**** Testo da leggere ****

Sediva News del 25 maggio 2011
L’Inps e i collaboratori non farmacisti – QUESITO
Sulla questione dei collaboratori familiari non farmacisti mi risulta che,
almeno fino al 2000, l’Inps, in attesa di un chiarimento giurisprudenziale,
abbia rifiutato la loro iscrizione alla Gestione Separata.
Su questa storia, protrattasi così a lungo, dell’iscrivibilità all’Inps dei
collaboratori in i.f. non farmacisti è successo praticamente di tutto e,
all’insorgere della vexata quaestio, abbiamo assistito anche a quel
“rifiuto” dell’Inps cui accenna il quesito.
Senonché, dopo qualche tempo, l’Istituto ha cominciato a premere
decisamente sull’acceleratore e a resistere quindi con fermezza nei
tribunali alle opposizioni dei titolari di farmacia, spesso bensì
risultandone sconfitto nei giudizi di merito, ma poi, come noto, vedendosi
infine accogliere le sue pretese, una volta per tutte, dalla
Cassazione.
Che dunque nel periodo anteriore al 2002-2003 l’Inps (meglio, qualche sua
sede provinciale) abbia potuto addirittura, come accennato, “rifiutare”
l’iscrizione dei collaboratori non farmacisti alla Gestione Separata è del
tutto plausibile, anche perché parliamo di un periodo in cui non era ancora
perfettamente chiaro, come invece oggi è chiaro, se – sulla base dei
principi portanti del nostro sistema pensionistico che si andavano via via
delineando e affermando – i lavoratori italiani dovessero comunque tutti
ricevere, quale che fosse la loro veste, una protezione sul piano
previdenziale.
Ma tutto questo è appunto storia e oggi non può servire più di tanto,
perché in ogni caso c’è la prescrizione quinquennale che impedisce ormai
all’Inps di perseguire asserite evasioni contributive oltre il quinquennio
anteriore all’accertamento.
Nel concreto, pertanto, il problema si sposta, sempre all’interno del
quinquennio, sul terreno delle sanzioni civili, ma qui il titolare della
farmacia – per un azzeramento, ma anche per una semplice riduzione degli
importi dovuti – non può invocare tout court a proprio favore (ci pare che
sia questa la fine sostanza del quesito) quella posizione di “rifiuto”
dell’iscrizione allora tenuta dall’Inps in qualche circostanza, essendo per
questo necessario, attenzione, che intervenga un “avallo” in tal senso del
giudice, che però può essere soltanto la Suprema Corte.

****

Svolgi quanto segue:
- 1) Nel testo sui collaboratori non farmacisti, quale giudice può dare l'avallo necessario al titolare della farmacia per invocare il "rifiuto" dell'iscrizione tenuto allora dall'Inps?
- 2) Ricopia dal testo sui collaboratori non farmacisti il passaggio che va da "dell’iscrizione allora tenuta" fino a "la Suprema Corte." incluso.
Questi dati provengono da una fonte diversa dal testo.

**** Dati da esaminare ****

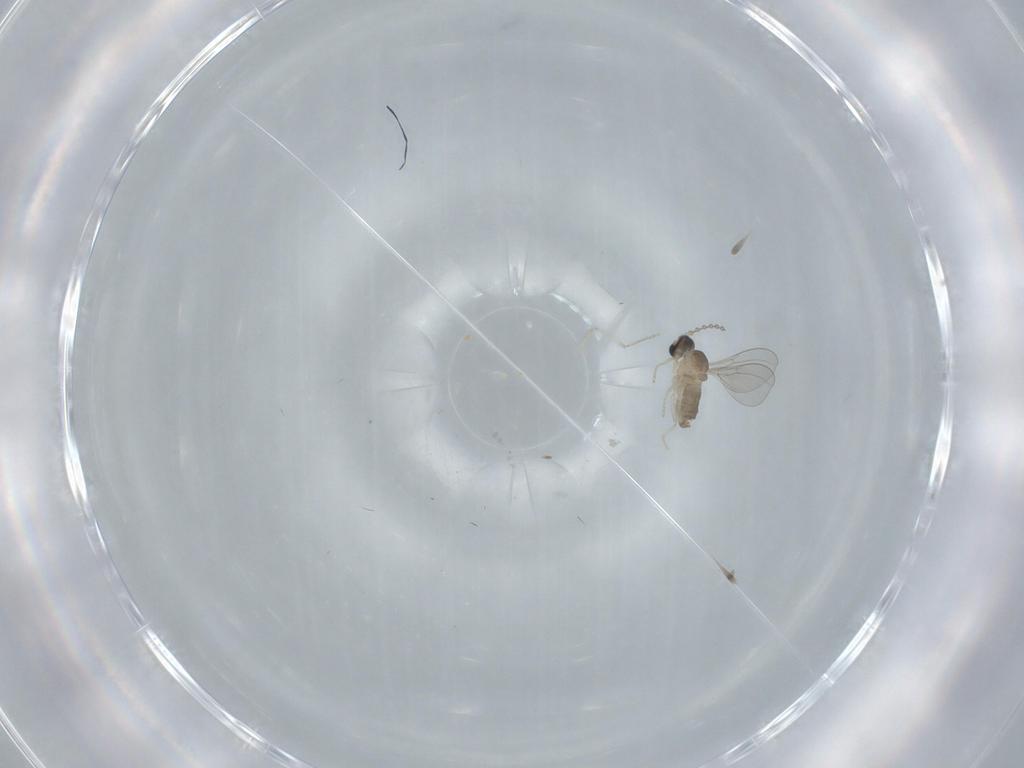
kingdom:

****
**** Dati da esaminare ****

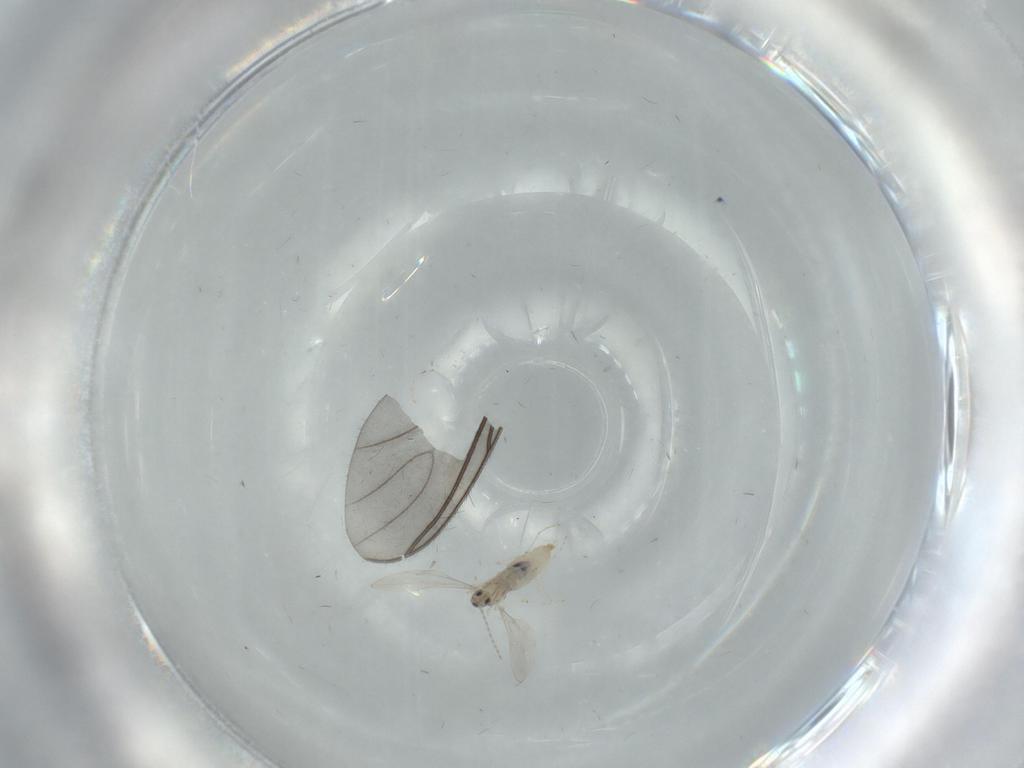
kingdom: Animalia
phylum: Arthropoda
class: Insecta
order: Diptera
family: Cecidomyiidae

****

Risposte alle consegne:
- 1) Soltanto la Suprema Corte.

- 2)
dell’iscrizione allora tenuta dall’Inps in qualche circostanza, essendo per
questo necessario, attenzione, che intervenga un “avallo” in tal senso del
giudice, che però può essere soltanto la Suprema Corte.